- _OBJECTIVE_
Collect every line in the items below that contains the string "center", matching case exactly.

• • • • • • •

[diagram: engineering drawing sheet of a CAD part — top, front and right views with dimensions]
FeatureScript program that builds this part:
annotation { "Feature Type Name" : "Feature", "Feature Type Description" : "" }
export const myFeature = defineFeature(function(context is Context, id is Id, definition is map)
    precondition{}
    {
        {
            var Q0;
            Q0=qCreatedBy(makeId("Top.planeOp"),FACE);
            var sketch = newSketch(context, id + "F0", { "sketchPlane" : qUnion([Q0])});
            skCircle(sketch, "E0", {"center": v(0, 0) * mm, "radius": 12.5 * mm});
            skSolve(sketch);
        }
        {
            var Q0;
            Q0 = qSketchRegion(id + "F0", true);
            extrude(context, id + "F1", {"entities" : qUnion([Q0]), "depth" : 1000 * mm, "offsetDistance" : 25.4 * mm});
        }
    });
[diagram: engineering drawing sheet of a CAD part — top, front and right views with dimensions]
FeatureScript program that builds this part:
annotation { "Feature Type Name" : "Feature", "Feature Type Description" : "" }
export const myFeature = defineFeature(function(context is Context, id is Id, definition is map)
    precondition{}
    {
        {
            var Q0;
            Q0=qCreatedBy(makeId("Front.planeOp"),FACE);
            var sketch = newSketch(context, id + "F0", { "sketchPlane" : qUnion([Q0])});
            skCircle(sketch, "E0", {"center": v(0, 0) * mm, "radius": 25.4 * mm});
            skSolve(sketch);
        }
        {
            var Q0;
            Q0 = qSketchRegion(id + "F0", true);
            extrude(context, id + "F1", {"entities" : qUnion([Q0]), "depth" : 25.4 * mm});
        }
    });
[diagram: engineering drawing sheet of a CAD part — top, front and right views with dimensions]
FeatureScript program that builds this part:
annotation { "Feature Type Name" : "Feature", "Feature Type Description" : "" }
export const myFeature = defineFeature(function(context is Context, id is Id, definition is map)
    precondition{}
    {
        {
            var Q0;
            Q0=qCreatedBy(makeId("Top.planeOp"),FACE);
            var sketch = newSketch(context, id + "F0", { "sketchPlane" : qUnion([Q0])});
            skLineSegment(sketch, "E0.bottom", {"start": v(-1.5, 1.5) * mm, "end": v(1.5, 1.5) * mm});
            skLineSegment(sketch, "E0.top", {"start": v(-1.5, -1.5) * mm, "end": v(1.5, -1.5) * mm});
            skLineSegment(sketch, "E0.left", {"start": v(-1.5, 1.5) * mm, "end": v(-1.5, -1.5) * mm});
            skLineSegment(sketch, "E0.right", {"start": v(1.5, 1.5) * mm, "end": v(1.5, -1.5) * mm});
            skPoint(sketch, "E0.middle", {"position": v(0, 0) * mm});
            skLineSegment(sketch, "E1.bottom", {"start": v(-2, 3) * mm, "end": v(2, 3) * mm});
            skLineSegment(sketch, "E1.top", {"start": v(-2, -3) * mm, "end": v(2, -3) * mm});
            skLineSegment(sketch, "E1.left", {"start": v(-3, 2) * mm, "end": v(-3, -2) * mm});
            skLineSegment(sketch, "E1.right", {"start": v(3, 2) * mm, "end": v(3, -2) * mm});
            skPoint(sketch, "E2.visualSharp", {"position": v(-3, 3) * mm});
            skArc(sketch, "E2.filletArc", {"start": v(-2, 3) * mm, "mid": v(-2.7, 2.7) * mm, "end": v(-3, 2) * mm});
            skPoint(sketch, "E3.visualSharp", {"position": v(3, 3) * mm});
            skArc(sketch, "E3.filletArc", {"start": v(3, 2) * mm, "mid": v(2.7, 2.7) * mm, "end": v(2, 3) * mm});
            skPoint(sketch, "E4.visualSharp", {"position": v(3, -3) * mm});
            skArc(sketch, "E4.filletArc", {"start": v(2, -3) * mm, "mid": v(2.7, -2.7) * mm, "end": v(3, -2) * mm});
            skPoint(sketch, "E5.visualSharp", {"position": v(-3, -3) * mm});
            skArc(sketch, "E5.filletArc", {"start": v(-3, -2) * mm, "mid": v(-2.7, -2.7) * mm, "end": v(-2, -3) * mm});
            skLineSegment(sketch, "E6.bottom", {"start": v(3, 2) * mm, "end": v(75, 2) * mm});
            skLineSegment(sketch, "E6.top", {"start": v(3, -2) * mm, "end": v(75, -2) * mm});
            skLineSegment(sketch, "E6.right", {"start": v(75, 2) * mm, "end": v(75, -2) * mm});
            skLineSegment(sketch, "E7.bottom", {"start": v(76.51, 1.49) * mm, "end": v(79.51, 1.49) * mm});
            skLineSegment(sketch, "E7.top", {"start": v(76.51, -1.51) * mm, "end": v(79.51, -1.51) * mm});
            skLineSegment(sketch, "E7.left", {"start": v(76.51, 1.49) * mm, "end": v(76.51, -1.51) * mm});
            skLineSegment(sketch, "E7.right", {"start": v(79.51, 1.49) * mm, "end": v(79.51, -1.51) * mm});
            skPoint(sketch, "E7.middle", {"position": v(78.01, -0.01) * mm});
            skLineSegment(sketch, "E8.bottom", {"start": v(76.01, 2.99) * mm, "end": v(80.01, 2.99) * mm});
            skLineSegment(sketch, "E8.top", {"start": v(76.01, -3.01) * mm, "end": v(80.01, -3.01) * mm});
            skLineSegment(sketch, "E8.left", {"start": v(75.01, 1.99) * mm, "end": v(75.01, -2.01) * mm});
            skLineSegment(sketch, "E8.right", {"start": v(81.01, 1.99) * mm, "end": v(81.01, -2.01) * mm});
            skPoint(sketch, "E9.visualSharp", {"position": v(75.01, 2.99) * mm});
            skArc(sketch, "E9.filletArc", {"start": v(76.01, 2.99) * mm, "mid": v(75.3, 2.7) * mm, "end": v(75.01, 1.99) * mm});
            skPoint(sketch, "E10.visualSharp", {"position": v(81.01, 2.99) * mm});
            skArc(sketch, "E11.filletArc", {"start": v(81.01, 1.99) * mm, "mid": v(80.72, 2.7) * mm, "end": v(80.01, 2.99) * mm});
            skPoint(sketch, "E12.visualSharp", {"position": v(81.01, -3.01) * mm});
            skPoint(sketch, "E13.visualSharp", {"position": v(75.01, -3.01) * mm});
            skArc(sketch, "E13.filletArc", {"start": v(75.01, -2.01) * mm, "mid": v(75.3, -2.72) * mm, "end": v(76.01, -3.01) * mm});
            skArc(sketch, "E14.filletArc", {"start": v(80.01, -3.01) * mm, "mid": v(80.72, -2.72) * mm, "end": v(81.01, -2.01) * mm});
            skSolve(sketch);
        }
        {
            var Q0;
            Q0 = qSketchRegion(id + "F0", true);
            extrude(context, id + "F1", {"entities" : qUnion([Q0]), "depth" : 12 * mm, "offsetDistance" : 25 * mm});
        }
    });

• • • • • • •

- _SOLUTION_
            skCircle(sketch, "E0", {"center": v(0, 0) * mm, "radius": 12.5 * mm});
            skCircle(sketch, "E0", {"center": v(0, 0) * mm, "radius": 25.4 * mm});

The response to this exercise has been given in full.